À l’époque, ces mêmes variétés d’oiseaux avaient été les principales victimes de l’Erika. Le fioul retrouvé ces derniers jours va être analysé pour comprendre l’origine de cette mortalité. « Pour déterminer l’identité d’un fioul, il y a une sorte d’ADN. Lorsqu’on fait matcher cet ADN avec les plumes des oiseaux couverts d’un peu de pétrole, il y a eu de très grandes similitudes avec le fioul de l’Erika », affirme Nicolas Tamic, directeur adjoint du Cedre, le Centre de documentation, de recherche et d’expérimentation sur les pollutions accidentelles des eaux, situé à Brest. L’Erika repose toujours à 120 mètres de fond et est presque vidée de son pétrole. Cependant, des poches de fuel, appelées « impompables », peuvent s’échapper pour de multiples raisons.

Du mazout est encore présent dans les cales de l’Erika

Sur les 30 000 tonnes de mazout de l’Erika, 5 000 n’ont pas pu être pompées, indique Alain Malardé, capitaine de la marine marchande dans le Morbihan, président de la Confédération maritime. Ce fioul, qui a la consistance d’une pâte à tartiner, doit « être réchauffé pour être pompé », ce qui est « quasiment infaisable », détaille-t-il. Les fortes tempêtes qui ont frappé la Bretagne récemment ont pu créer des mouvements qui ont favorisé cette prolifération. Enfin, Alain Malardé estime que l’usure de la coque a permis au fioul de s’échapper de l’épave. Un « dispositif de surveillance et d’intervention » autour de l’épave « est étudié », a indiqué le capitaine de frégate Guillaume Le Rasle, porte-parole de la préfecture maritime de l’Atlantique.
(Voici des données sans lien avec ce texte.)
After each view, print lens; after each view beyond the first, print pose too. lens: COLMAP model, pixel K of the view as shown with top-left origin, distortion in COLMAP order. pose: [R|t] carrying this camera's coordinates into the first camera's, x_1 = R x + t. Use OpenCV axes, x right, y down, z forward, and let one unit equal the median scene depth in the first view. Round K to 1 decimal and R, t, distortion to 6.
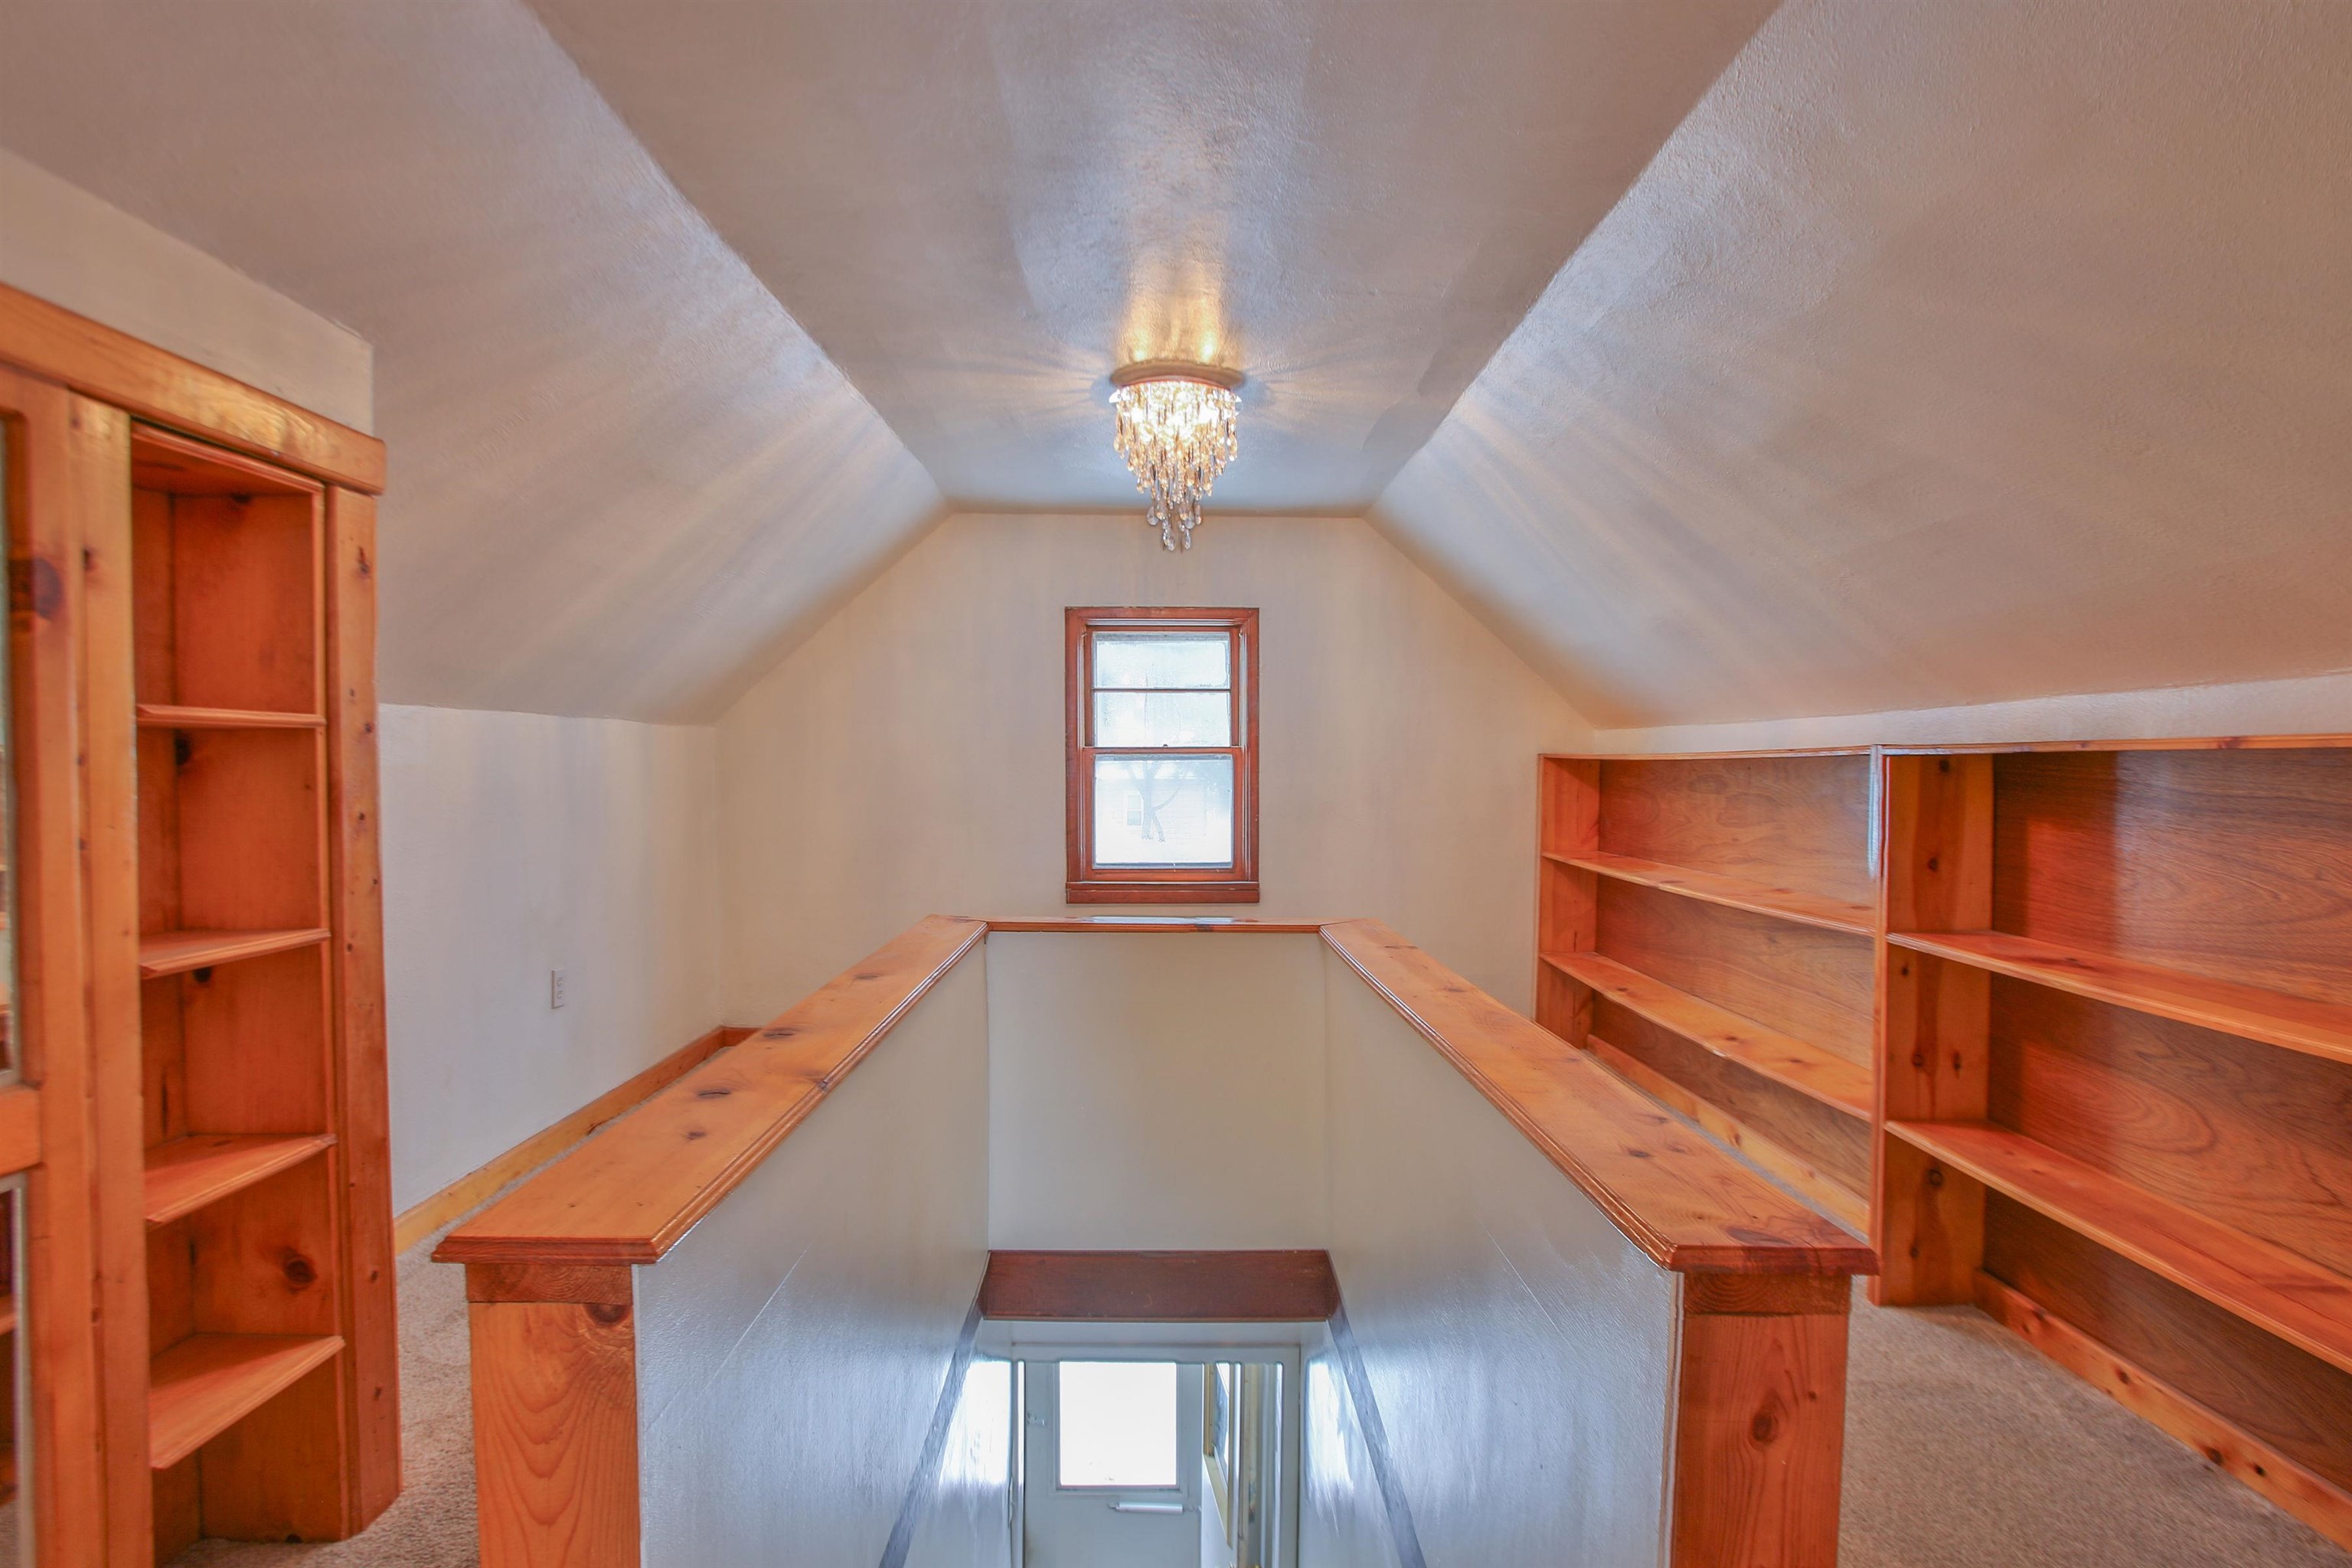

Pour Corinne Lepage, ancienne ministre et avocate historique des parties civiles dans le procès « Erika », la découverte de ces oiseaux « prouve que les marées noires durent beaucoup plus longtemps que ce qu’on croit ». « Cela prouve que tout le préjudice n’a pas été réparé, il y a encore des poches qui tuent des oiseaux », ajoute-t-elle dans des propos repris par franceinfo. « On est dans le délai de trente ans, donc je pense que c’est possible de demander encore réparation », affirme Corinne Lepage. Elle demande l’ouverture d’une enquête approfondie pour trouver l’origine de cette pollution et « connaître la durée que peut avoir une pollution de ce genre ». Le 25 septembre 2012, après des années de procédure, Total avait été condamné à payer une amende pénale de 375 000 euros et 200 millions d’euros de réparations civiles.